The norm contributors to this renaissance included factually figures such as Du Bois and the poet James Weldon Johnson and new young writers like Claude McKay who penned an inordinate piece of work ‘if we must die’ which is most quoted. The black cultural movement of the 1920s was greatly stimulated by journals which published short pieces of talented writers comprised of the NAACPs crisis and the national urban league’s opportunity. Intensified economic problem ignited major political developments among the blacks and in 1929 national Negro congress was founded and southern Negro youth congress in the following year. These were the fruits of the efforts in unifying black groups and their organizations.

In the 1920s the blacks ignored the republican administration for the democrats and in 1932 they supported presidential candidate from the democrats (Deegan et al 57).
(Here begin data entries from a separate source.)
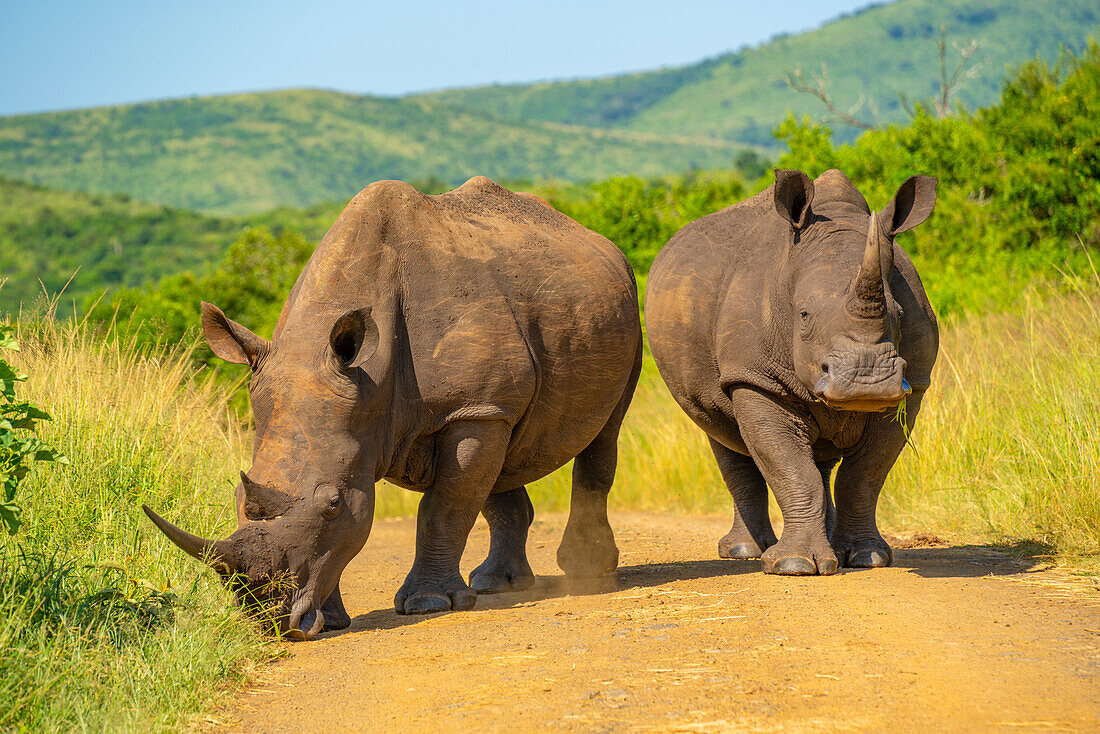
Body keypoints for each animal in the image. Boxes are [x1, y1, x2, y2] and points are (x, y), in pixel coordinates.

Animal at [146, 178, 642, 638]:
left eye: (332, 503)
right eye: (235, 496)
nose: (265, 616)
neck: (371, 381)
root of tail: (593, 237)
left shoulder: (468, 408)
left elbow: (444, 507)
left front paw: (427, 604)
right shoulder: (455, 409)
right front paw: (330, 622)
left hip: (624, 311)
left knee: (603, 436)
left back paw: (586, 571)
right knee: (504, 456)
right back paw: (496, 584)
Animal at [646, 169, 941, 576]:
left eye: (898, 314)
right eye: (803, 315)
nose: (866, 379)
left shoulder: (914, 386)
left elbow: (865, 474)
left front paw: (868, 558)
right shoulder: (755, 376)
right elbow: (788, 467)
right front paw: (794, 565)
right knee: (723, 435)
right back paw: (745, 552)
Blacks got to benefit from these programs through not being discriminated against the whites and equal rights for all and by 1940s campaign for the black rights was tremendously being recognized, they started being incorporated in the army, sports, media and politics

Reference

  1. Bailey, Julius, and Scott Rosenberg. "Reading twentieth century urban black cultural movements through popular periodicals: a case study of the Harlem Renaissance and South Africa’s Sophiatown." Safundi 17.1 (2016): 63-86.
  2. Deegan, Mary Jo. "Jane Addams, the Chicago Schools of Sociology, and the Emergence of Symbolic Interaction, 1889–1935." The Astructural Bias Charge: Myth or Reality?. Emerald Group Publishing Limited, 2016. 57-76.